You can get the score of stage 2 using the decision_function and then do thresholding yourself. If I'm not mistaken this is also the varying parameter along which the ROC-AUC is computed for Isolation-Forests.

The definition of the contamination being (0, 05] is in line with the sklearn documentation of isolation forests, which PyOD is using under the hood.

Setting this contamination level to zero would not make sense in the case a user also wants to use the model for inference, as the decision (stage 3) would then never detect outliers as the threshold would be infinity.

TL;DR: Contamination does not affect training nor scoring of Isolation Forests. It only affects the binary decision, which can also be done using some user-defined threshold.

However, I tested and found out that different value of contamination would cause the different scores with the dicision function.

samuel01028 commented 10 months ago

still confused, may be it would worked good with any other algorithms.

yzhao062 commented 10 months ago

I believe that is due to the built in randomness of iforest. It has nothing to do with contamination. The score changes every time

Lucew commented 10 months ago

To answer this properly, it depends on what you see as your output and how you change the contamination value to acquire different output scores.

1) If you create a model multiple times with different contamination: Randomness is the source of your variations. The trees split the data in random locations every time. The theory says that the outlier element will take fewer splits to be separated from the others with a high probability, therefore higher up in the tree (this path length is also the outlier score). But this is just probability, the actual pass length will vary per training.

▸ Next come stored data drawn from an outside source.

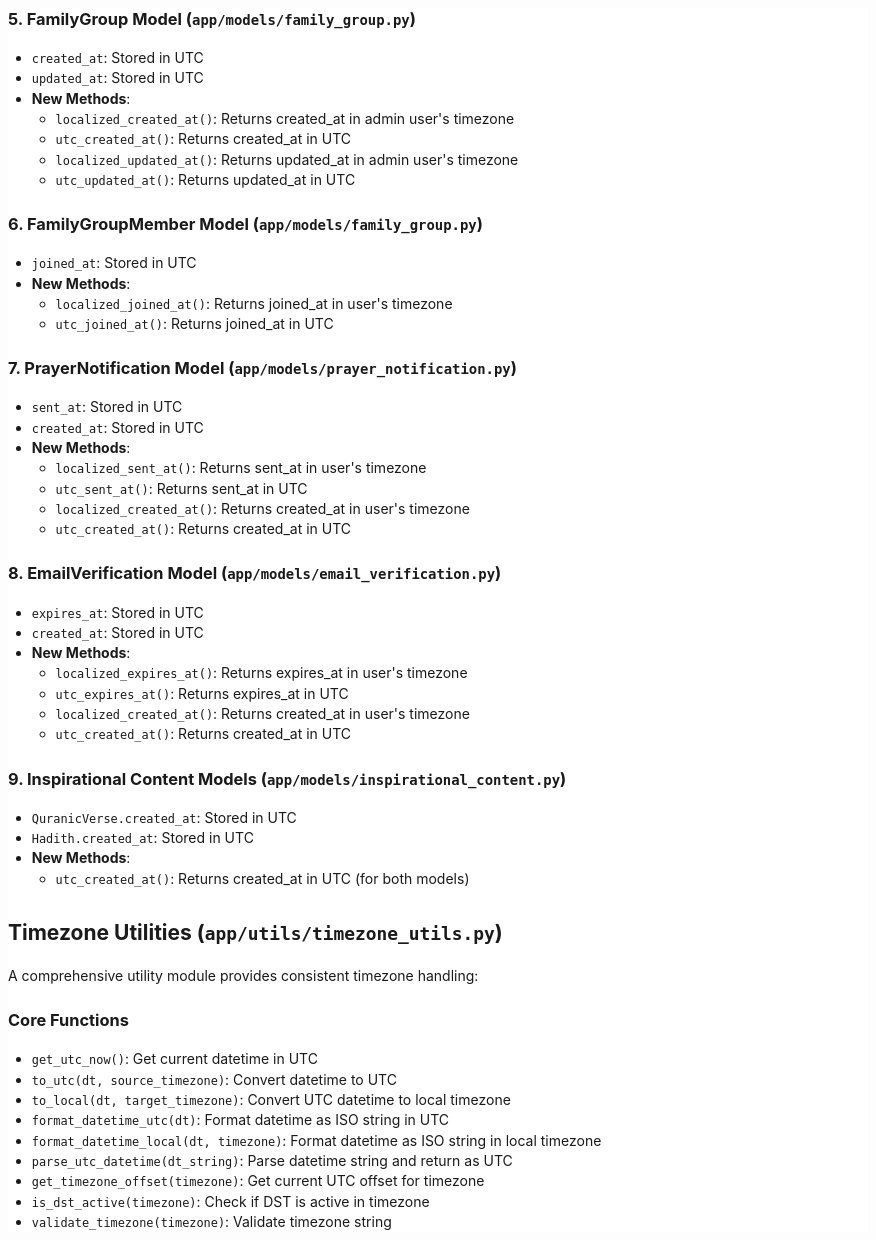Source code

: ### 5. FamilyGroup Model (`app/models/family_group.py`)
- `created_at`: Stored in UTC
- `updated_at`: Stored in UTC
- **New Methods**:
  - `localized_created_at()`: Returns created_at in admin user's timezone
  - `utc_created_at()`: Returns created_at in UTC
  - `localized_updated_at()`: Returns updated_at in admin user's timezone
  - `utc_updated_at()`: Returns updated_at in UTC

### 6. FamilyGroupMember Model (`app/models/family_group.py`)
- `joined_at`: Stored in UTC
- **New Methods**:
  - `localized_joined_at()`: Returns joined_at in user's timezone
  - `utc_joined_at()`: Returns joined_at in UTC

### 7. PrayerNotification Model (`app/models/prayer_notification.py`)
- `sent_at`: Stored in UTC
- `created_at`: Stored in UTC
- **New Methods**:
  - `localized_sent_at()`: Returns sent_at in user's timezone
  - `utc_sent_at()`: Returns sent_at in UTC
  - `localized_created_at()`: Returns created_at in user's timezone
  - `utc_created_at()`: Returns created_at in UTC

### 8. EmailVerification Model (`app/models/email_verification.py`)
- `expires_at`: Stored in UTC
- `created_at`: Stored in UTC
- **New Methods**:
  - `localized_expires_at()`: Returns expires_at in user's timezone
  - `utc_expires_at()`: Returns expires_at in UTC
  - `localized_created_at()`: Returns created_at in user's timezone
  - `utc_created_at()`: Returns created_at in UTC

### 9. Inspirational Content Models (`app/models/inspirational_content.py`)
- `QuranicVerse.created_at`: Stored in UTC
- `Hadith.created_at`: Stored in UTC
- **New Methods**:
  - `utc_created_at()`: Returns created_at in UTC (for both models)

## Timezone Utilities (`app/utils/timezone_utils.py`)

A comprehensive utility module provides consistent timezone handling:

### Core Functions
- `get_utc_now()`: Get current datetime in UTC
- `to_utc(dt, source_timezone)`: Convert datetime to UTC
- `to_local(dt, target_timezone)`: Convert UTC datetime to local timezone
- `format_datetime_utc(dt)`: Format datetime as ISO string in UTC
- `format_datetime_local(dt, timezone)`: Format datetime as ISO string in local timezone
- `parse_utc_datetime(dt_string)`: Parse datetime string and return as UTC
- `get_timezone_offset(timezone)`: Get current UTC offset for timezone
- `is_dst_active(timezone)`: Check if DST is active in timezone
- `validate_timezone(timezone)`: Validate timezone string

2) If you see the binary score [outlier, not outlier] as your result: This is dependent on the contamination parameter, as I have mentioned in the post you referenced. It computes the distribution of path depths in the current tree and sets a threshold so that outlier/overall_points hast the ratio you defined with contamination.

You can also see this in the source code of the training base algorithm in scikit-learn, which is used here internally. "self.contamination" is only used after the trees have been computed to create the binary score: [outlier, not outlier]. It is by code (!) not part of the training.

samuel01028 commented 10 months ago

I believe that is due to the built in randomness of iforest. It has nothing to do with contamination. The score changes every time

For me, the iforest model was built with the same random_state each time, so it couldn't have any randomness right?

samuel01028 commented 10 months ago

To answer this properly, it depends on what you see as your output and how you change the contamination value to acquire different output scores.

  1. If you create a model multiple times with different contamination: Randomness is the source of your variations. The trees split the data in random locations every time. The theory says that the outlier element will take fewer splits to be separated from the others with a high probability, therefore higher up in the tree (this path length is also the outlier score). But this is just probability, the actual pass length will vary per training.
  2. If you see the binary score [outlier, not outlier] as your result: This is dependent on the contamination parameter, as I have mentioned in the post you referenced. It computes the distribution of path depths in the current tree and sets a threshold so that outlier/overall_points hast the ratio you defined with contamination.

You can also see this in the source code of the training base algorithm in scikit-learn, which is used here internally. "self.contamination" is only used after the trees have been computed to create the binary score: [outlier, not outlier]. It is by code (!) not part of the training.

Thank you so much for your reply. I chose consistent random_state in each model creation to eliminate the randomness of the tree, so that changing the contamination constantly changed binary score [outlier, not outlier]. This is just like supervised learning where I have to know a proportion in advance for outlier sample detection.